You are viewing the RapidMiner Studio documentation for version 8.2 - Check here for latest version
Read Sparse (Advanced File Connectors)
SynopsisThis operator is used for reading files written in sparse formats.
This operator reads sparse format files. The lines of a sparse file have the form:
label index:value index:value index:value...
Where index may be an integer (starting with 1) for the regular attributes or one of the prefixes specified by the prefix map parameter. The following formats are supported:
- xy format: The label is the last token in each line.
- yx format: The label is the first token in each line.
- prefix format: The label is prefixed by 'l:'
- separate file format: The label is read from a separate file specified by the label file parameter.
- no label: The ExampleSet is unlabeled.
- output (Data Table)
This port delivers the required file in tabular form along with the meta data. This output is similar to the output of the Retrieve operator.
- formatThis parameter specifies the format of the sparse data file. Range: selection
- attribute_description_fileThe name of the attribute description file is specified here.

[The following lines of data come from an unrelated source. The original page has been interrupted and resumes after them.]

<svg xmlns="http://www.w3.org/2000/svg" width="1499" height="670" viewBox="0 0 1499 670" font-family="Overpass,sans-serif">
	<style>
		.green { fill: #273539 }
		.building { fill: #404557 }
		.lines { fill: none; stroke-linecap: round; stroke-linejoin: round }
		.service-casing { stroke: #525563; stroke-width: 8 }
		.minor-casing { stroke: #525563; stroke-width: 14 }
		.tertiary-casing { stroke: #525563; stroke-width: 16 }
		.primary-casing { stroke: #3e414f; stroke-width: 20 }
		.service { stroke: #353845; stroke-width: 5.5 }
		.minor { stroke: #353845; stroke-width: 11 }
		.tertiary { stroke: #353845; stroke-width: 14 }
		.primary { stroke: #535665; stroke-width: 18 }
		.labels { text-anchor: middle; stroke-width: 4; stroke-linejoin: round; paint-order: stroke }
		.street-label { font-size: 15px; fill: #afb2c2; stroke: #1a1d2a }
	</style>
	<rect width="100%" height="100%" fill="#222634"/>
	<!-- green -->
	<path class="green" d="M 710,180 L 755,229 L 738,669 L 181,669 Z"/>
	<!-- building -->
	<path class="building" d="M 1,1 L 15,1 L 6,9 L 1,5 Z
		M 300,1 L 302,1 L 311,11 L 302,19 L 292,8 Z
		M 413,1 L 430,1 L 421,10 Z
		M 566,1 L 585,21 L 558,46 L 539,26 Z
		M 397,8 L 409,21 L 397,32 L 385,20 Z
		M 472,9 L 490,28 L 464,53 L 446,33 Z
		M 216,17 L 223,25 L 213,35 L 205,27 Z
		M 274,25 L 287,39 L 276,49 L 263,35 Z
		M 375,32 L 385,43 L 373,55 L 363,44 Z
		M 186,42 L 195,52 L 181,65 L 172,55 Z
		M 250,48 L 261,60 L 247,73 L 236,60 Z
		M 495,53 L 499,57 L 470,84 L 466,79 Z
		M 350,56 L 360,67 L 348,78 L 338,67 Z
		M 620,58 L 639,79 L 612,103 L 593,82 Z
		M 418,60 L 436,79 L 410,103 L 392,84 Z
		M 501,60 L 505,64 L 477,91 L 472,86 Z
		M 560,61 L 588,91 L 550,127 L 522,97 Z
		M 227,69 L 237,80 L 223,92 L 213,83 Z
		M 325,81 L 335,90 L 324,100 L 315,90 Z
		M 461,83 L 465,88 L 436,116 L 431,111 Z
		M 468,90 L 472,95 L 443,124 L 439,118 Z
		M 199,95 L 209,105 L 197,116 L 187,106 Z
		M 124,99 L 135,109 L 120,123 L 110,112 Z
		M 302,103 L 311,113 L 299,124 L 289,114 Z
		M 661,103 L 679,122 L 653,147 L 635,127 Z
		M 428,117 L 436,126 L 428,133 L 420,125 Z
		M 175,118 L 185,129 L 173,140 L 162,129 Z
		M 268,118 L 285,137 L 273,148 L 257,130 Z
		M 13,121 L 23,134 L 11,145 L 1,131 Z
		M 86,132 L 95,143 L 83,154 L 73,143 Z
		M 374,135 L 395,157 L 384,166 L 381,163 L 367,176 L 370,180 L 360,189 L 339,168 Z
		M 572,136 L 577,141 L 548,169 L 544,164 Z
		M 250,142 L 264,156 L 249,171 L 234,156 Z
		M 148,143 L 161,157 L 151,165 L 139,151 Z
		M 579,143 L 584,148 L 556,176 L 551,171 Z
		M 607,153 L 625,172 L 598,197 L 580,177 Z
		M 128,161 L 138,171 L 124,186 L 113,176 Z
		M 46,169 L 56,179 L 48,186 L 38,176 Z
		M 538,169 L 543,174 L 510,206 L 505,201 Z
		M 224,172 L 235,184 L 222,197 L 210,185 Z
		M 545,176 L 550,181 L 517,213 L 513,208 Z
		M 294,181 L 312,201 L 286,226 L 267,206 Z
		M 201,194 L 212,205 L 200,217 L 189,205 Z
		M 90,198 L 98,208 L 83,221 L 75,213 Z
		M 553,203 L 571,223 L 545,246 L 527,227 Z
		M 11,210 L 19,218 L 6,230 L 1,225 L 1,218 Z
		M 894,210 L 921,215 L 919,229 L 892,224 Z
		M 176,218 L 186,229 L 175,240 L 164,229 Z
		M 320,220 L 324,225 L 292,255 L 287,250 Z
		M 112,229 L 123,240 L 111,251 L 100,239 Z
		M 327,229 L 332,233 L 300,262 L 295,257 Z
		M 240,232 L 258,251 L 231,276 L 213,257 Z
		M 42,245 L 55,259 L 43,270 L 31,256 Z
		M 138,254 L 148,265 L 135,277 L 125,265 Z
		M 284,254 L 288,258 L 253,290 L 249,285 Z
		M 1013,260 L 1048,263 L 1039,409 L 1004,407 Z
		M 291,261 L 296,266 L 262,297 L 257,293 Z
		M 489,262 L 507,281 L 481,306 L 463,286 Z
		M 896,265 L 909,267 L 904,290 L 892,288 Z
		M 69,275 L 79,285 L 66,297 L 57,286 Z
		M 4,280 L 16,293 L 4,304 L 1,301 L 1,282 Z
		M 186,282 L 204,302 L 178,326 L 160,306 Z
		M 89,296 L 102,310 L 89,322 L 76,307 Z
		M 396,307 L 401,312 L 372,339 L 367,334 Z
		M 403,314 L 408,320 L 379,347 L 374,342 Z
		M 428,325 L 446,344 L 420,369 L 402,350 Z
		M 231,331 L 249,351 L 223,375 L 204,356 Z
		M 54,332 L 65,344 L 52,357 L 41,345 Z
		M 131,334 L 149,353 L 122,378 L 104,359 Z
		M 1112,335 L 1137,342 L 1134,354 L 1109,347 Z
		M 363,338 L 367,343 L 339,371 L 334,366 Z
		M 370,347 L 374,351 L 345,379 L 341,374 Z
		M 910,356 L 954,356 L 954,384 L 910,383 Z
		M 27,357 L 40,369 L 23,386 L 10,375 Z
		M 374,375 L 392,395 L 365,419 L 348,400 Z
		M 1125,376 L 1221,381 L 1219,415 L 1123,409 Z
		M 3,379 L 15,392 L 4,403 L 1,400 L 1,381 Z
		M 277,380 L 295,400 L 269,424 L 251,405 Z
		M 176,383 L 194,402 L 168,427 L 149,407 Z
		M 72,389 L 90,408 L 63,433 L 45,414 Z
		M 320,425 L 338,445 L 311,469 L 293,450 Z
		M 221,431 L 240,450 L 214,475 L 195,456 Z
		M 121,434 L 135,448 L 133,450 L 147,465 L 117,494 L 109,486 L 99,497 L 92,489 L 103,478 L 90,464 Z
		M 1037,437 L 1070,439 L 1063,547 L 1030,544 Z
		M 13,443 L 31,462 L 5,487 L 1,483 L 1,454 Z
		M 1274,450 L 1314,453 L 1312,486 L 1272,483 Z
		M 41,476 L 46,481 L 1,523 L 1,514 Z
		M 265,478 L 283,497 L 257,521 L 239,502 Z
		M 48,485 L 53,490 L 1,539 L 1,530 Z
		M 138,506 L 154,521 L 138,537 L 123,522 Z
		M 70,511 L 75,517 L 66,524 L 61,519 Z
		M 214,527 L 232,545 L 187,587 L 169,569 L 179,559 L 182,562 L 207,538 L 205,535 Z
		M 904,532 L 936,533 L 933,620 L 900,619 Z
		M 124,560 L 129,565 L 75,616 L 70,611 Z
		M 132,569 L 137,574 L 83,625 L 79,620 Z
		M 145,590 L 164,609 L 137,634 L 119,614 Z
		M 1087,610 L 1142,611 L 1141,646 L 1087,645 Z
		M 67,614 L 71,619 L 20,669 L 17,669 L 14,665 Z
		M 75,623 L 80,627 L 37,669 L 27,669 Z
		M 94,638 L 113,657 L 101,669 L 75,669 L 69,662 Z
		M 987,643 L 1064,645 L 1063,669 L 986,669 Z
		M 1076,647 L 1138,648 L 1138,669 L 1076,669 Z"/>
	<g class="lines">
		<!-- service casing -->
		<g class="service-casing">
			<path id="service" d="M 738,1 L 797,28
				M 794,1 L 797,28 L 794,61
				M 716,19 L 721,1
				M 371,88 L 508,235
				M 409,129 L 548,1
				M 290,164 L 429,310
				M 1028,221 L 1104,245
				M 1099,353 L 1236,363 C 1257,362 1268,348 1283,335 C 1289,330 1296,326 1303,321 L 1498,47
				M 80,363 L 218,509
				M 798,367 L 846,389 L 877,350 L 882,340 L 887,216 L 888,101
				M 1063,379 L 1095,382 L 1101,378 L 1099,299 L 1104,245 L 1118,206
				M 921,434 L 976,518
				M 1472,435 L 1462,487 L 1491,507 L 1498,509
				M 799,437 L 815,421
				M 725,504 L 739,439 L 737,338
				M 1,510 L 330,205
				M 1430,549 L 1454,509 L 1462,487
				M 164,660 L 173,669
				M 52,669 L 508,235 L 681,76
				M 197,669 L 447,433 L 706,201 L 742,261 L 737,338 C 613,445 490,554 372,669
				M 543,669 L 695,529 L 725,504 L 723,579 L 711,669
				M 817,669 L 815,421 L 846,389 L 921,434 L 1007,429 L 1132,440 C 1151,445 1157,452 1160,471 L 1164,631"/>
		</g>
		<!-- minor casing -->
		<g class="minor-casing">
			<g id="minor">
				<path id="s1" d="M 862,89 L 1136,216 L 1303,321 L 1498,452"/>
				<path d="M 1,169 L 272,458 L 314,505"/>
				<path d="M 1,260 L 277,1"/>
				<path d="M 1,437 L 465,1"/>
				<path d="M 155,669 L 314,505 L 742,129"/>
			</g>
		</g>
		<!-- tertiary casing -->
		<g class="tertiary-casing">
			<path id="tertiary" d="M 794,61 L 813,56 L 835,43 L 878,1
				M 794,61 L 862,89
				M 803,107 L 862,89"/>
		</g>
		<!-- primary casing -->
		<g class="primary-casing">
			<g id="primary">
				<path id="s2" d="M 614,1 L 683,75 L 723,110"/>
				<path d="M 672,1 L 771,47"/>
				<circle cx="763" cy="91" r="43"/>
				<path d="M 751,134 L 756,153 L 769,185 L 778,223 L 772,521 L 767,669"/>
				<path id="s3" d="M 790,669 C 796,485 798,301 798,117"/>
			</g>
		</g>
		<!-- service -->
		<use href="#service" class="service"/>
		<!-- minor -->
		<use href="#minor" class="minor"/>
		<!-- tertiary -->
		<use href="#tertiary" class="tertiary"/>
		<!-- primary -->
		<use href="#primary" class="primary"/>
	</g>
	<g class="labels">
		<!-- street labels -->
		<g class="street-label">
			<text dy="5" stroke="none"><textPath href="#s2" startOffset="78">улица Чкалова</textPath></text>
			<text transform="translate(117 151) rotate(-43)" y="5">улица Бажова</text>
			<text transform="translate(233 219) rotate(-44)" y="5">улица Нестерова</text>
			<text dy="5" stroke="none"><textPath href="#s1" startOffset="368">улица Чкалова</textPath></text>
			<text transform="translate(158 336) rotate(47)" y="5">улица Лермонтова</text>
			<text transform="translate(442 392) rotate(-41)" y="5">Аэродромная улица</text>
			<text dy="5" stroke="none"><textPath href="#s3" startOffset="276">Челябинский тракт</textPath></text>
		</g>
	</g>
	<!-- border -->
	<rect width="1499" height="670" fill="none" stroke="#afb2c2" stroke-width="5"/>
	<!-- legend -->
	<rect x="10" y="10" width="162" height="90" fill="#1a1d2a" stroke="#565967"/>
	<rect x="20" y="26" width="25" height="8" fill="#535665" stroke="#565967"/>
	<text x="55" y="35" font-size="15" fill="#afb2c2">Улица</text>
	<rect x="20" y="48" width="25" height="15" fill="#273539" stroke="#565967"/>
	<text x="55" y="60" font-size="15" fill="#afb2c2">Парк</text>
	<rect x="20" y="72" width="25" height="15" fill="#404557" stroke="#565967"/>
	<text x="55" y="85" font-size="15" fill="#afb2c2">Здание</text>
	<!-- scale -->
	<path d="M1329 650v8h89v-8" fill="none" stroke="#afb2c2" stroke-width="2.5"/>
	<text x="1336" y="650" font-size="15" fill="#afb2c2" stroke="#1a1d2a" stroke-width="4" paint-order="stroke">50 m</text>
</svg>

An attribute description file (extension: .aml) is required to retrieve meta data of the ExampleSet. This file is a simple XML document defining the properties of the attributes (like their name and range) and their source files. The data may be spread over several files. This file also contains the names of the files to read the data from. Therefore, the actual data files do not have to be specified as a parameter of this operator. Range: filename
- data_fileThis parameter specifies the name of the data file. It is necessary if it is not specified in the attribute description file. Range: filename
- label_fileThis parameter specifies the name of the file containing the labels. It is necessary if the format parameter is set to 'format separate file' Range: filename
- dimensionThis parameter specifies the dimension of the example space. It is necessary if the attribute description file parameter is not set. Range: integer
- sample_sizeThis parameter specifies the maximum number of examples which should be read. If it is set to -1, then all examples are read. Range: integer
- use_quotesThis parameter indicates if quotes should be regarded. If this option is set to true, the quotes character parameter can be used for specifying the quotes character. Range: boolean
- quotes_character This parameter defines the quotes character. Range: char
- datamanagementThis parameter determines how the data is represented internally. This is an expert parameter. There are different options, users can choose any of them. Range: selection
- decimal_point_characterThis character is used as the decimal character. Range: string
- prefix_mapThis parameter maps prefixes to names of special attributes. Range: list
- encodingThis is an expert parameter. A long list of encoding is provided; users can select any one of them. Range: selection
Writing and Reading a sparse file
This Example Process shows the Write AML operator can be used for writing a sparse file and how the Read Sparse operator can be used for reading a sparse file. The 'Golf' data set is loaded using the Retrieve operator. This ExampleSet is provided as input to the Write AML operator. The example set file parameter is set to 'D:\golf_data' thus a file named 'golf_data' is created (if it does not already exist) in the 'D' drive of your computer. You can open the written file and make changes in it (if required). This file has the instances of the ExampleSet. The attribute description file parameter is set to 'D:\golf_att' thus a file named 'golf_att' is created (if it does not already exist) in the 'D' drive of your computer. You can open the written file and make changes in it (if required). This file has the meta data of the ExampleSet. The format parameter is set to 'sparse_xy' to write the file in xy sparse format. The Read Sparse operator is applied next to read the ExampleSet from the files. The attribute description file and data file parameters are set to 'D:\golf_att' and 'D:\golf_data' respectively. The format parameter is set to 'xy' because the file was written in xy format. All other parameters are used with default values. The resultant ExampleSet can be seen in the Results Workspace.